Stored dataset items:

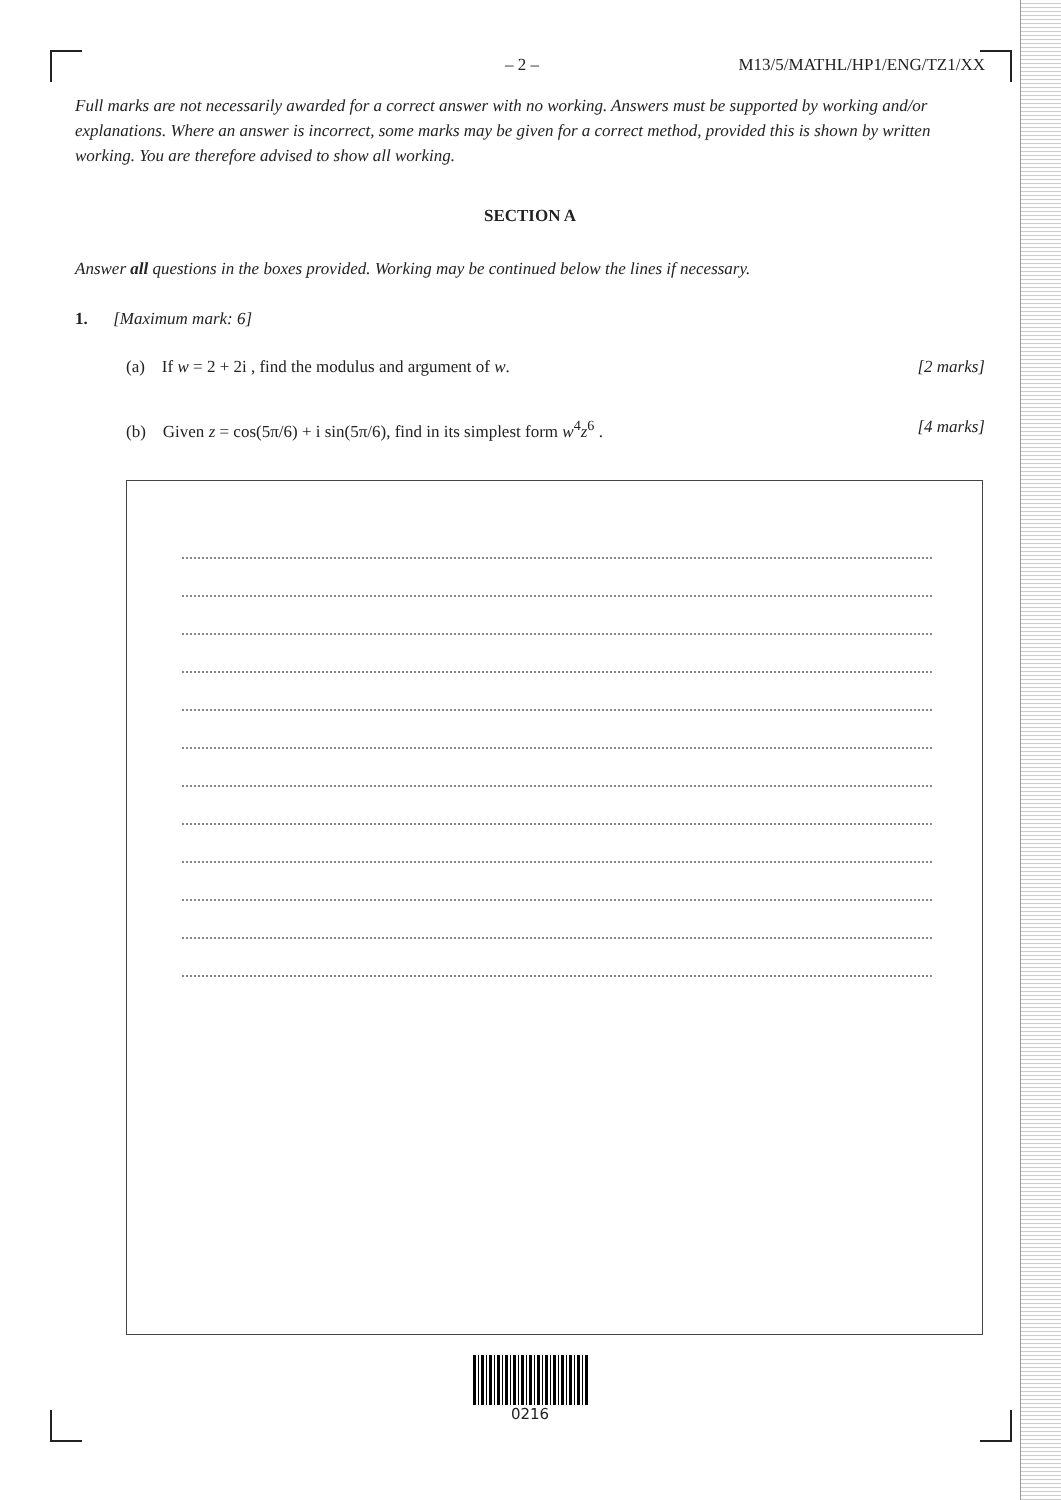– 2 – M13/5/MATHL/HP1/ENG/TZ1/XX
Full marks are not necessarily awarded for a correct answer with no working. Answers must be supported by working and/or explanations. Where an answer is incorrect, some marks may be given for a correct method, provided this is shown by written working. You are therefore advised to show all working.
SECTION A
Answer all questions in the boxes provided. Working may be continued below the lines if necessary.
1. [Maximum mark: 6]
(a) If w = 2 + 2i , find the modulus and argument of w. [2 marks]
(b) Given z = cos(5π/6) + i sin(5π/6), find in its simplest form w<sup>4</sup>z<sup>6</sup> . [4 marks]
0216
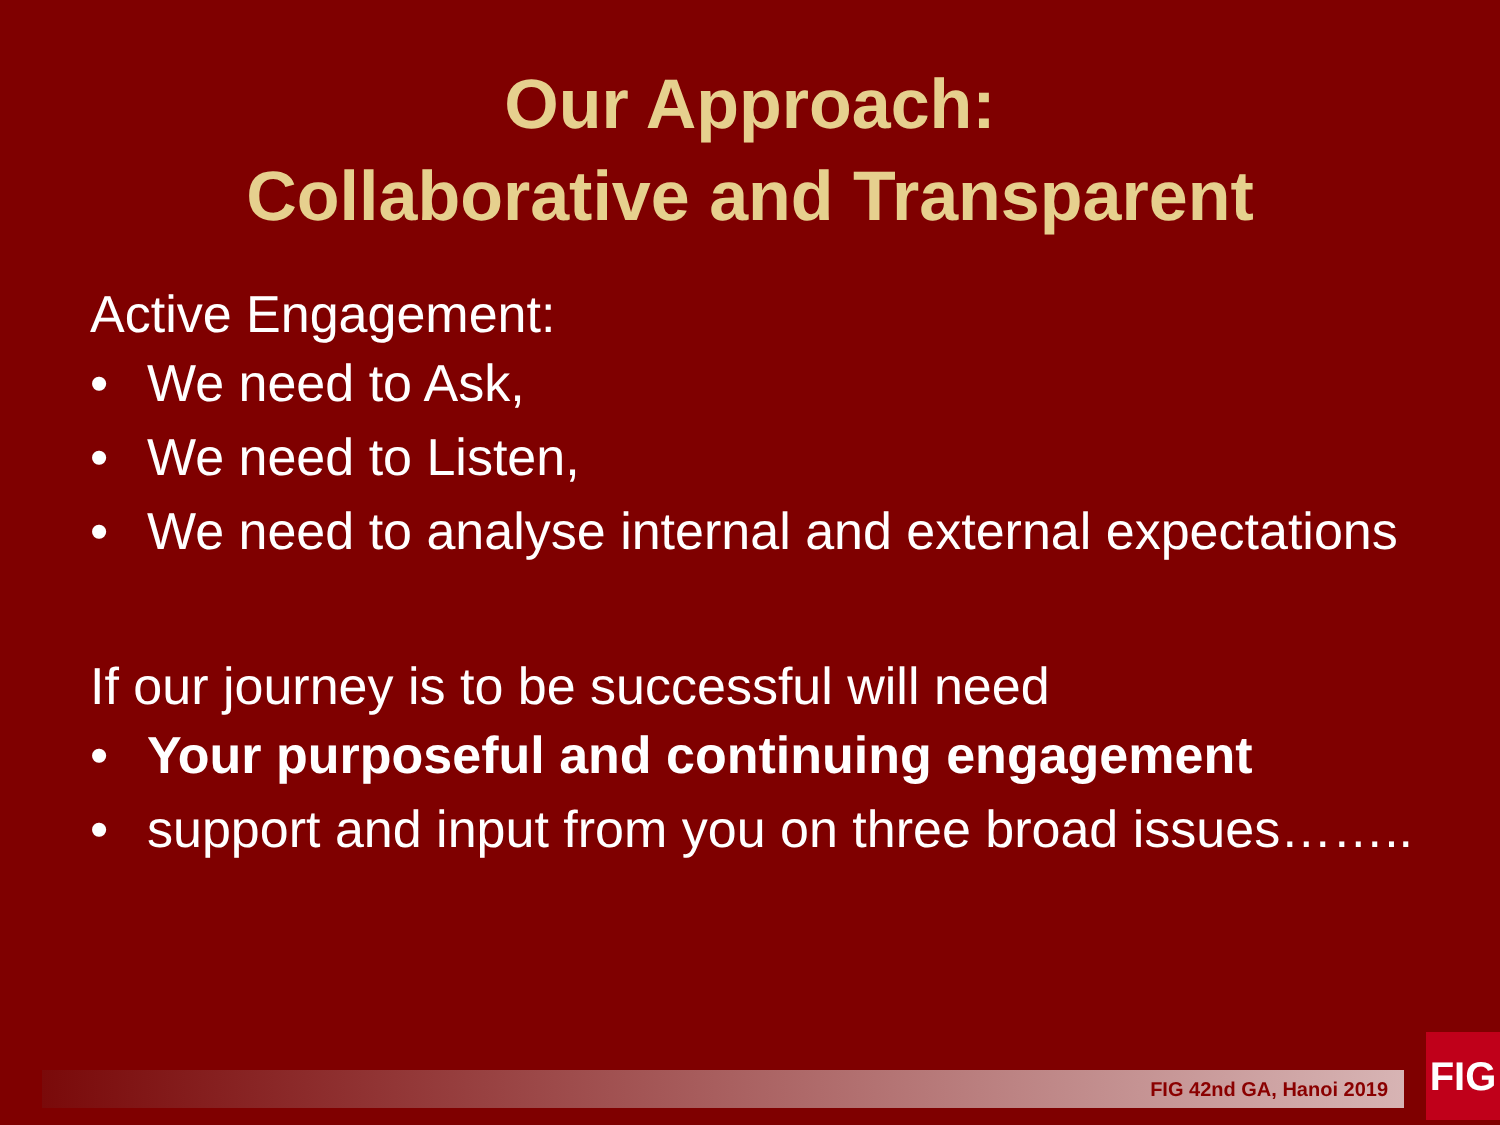Our Approach:
Collaborative and Transparent
Active Engagement:
• We need to Ask,
• We need to Listen,
• We need to analyse internal and external expectations
If our journey is to be successful will need
• Your purposeful and continuing engagement
• support and input from you on three broad issues……..
FIG 42nd GA, Hanoi 2019 FIG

WORK INSTRUCTION: Pictures are to be dropped; the lines from the start of the entries above through the line with "1. [Maximum mark: 6]" are to be given again verbatim.

REPLY:
– 2 – M13/5/MATHL/HP1/ENG/TZ1/XX
Full marks are not necessarily awarded for a correct answer with no working. Answers must be supported by working and/or explanations. Where an answer is incorrect, some marks may be given for a correct method, provided this is shown by written working. You are therefore advised to show all working.
SECTION A
Answer all questions in the boxes provided. Working may be continued below the lines if necessary.
1. [Maximum mark: 6]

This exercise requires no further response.